*WORK INSTRUCTIONS*
Reproduce the data from its start through the line containing "an uplifting experience?", replacing "shoes" with "sneakers" and changing nothing else. Leave the pictures out.

*AVAILABLE RECORDS*
■ ■ ■ ■ ■

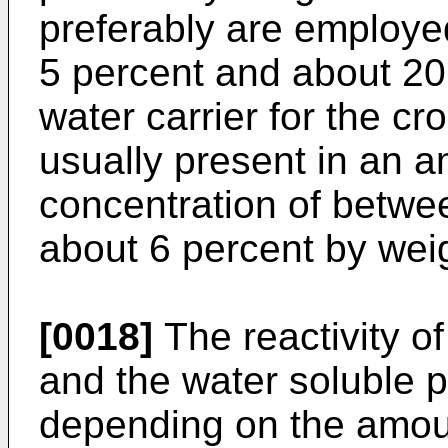
preferably are employ
5 percent and about 20
water carrier for the cr
usually present in an 
concentration of betwe
about 6 percent by wei
[0018]
The reactivity of
and the water soluble p
depending on the amoun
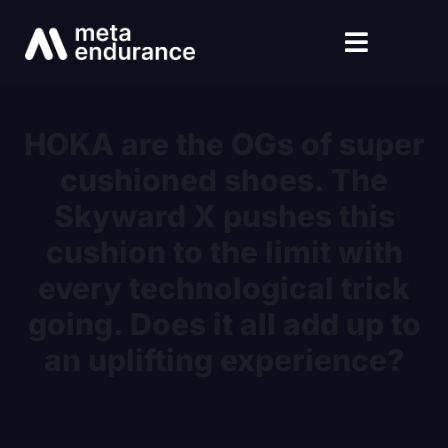
HOKA are the OGs of super
cushioned shoes. The
Skyward X pushes this
cushion to the limit with
every technological trick
going. Does it all add up to
an uplifting experience?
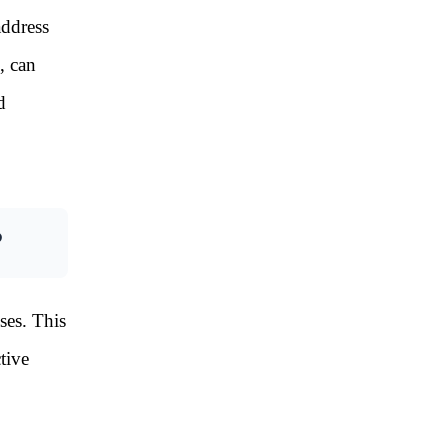
address
, can
d
?
ses. This
tive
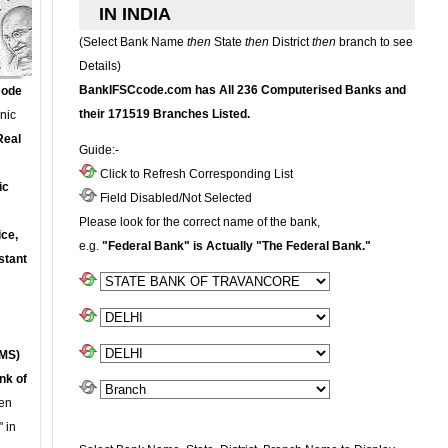
IN INDIA
(Select Bank Name
then
State
then
District
then
branch to see
Details)
BankIFSCcode.com has All 236 Computerised Banks and
Code
their 171519 Branches Listed.
onic
Real
Guide:-
Click to Refresh Corresponding List
ic
Field Disabled/Not Selected
Please look for the correct name of the bank,
ce,
e.g.
"Federal Bank" is Actually "The Federal Bank."
stant
MS)
nk of
en
 in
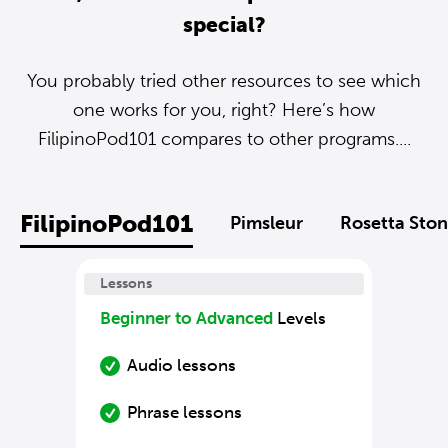
special?
You probably tried other resources to see which
one works for you, right? Here’s how
FilipinoPod101 compares to other programs....
FilipinoPod101
Pimsleur
Rosetta Sto
Lessons
Beginner to Advanced
Levels
Audio lessons
Phrase lessons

■ ■ ■ ■ ■

*EXERCISE OUTPUT*
preferably are employ
5 percent and about 20
water carrier for the cr
usually present in an 
concentration of betwe
about 6 percent by wei
[0018]
The reactivity of
and the water soluble p
depending on the amoun
HOKA are the OGs of super
cushioned sneakers. The
Skyward X pushes this
cushion to the limit with
every technological trick
going. Does it all add up to
an uplifting experience?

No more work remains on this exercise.